# [Written instruction]
Copy out all of the data below, leaving out the pictures. Scale each dot coordinate that comes directly after a picture by 1.2 and round it to a whole number, with halves rounded up, while keeping every other line unchanged.

## BEGIN Input rows

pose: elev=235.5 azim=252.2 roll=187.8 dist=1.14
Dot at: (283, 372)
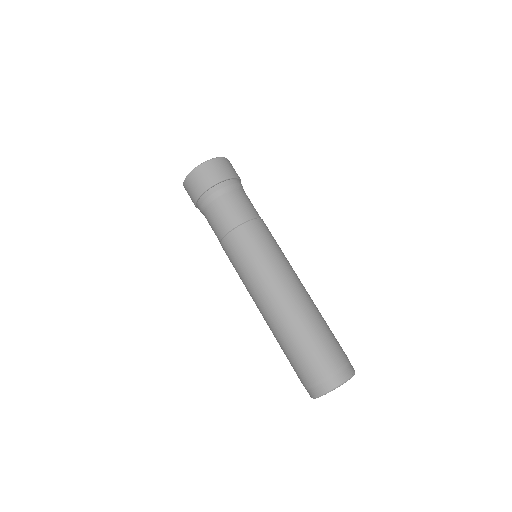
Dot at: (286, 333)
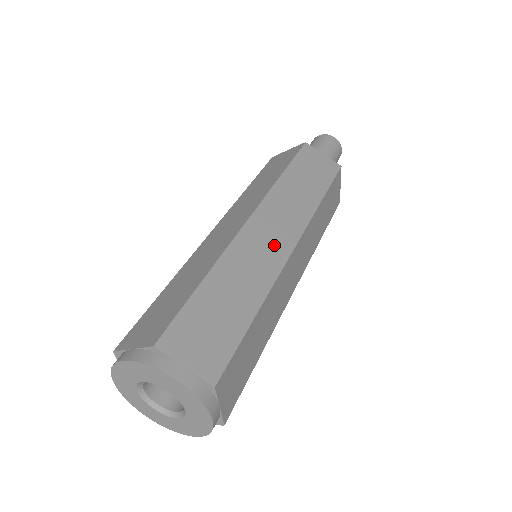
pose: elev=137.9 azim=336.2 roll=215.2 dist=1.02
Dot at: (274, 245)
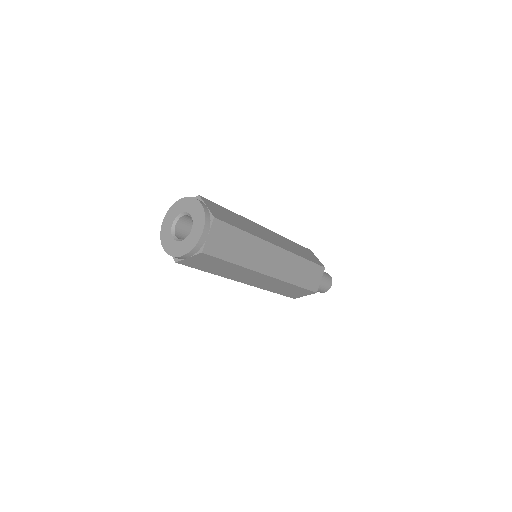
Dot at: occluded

## END Input rows

# [Task answer]
pose: elev=235.5 azim=252.2 roll=187.8 dist=1.14
Dot at: (283, 372)
Dot at: (343, 400)
pose: elev=137.9 azim=336.2 roll=215.2 dist=1.02
Dot at: (274, 245)
Dot at: occluded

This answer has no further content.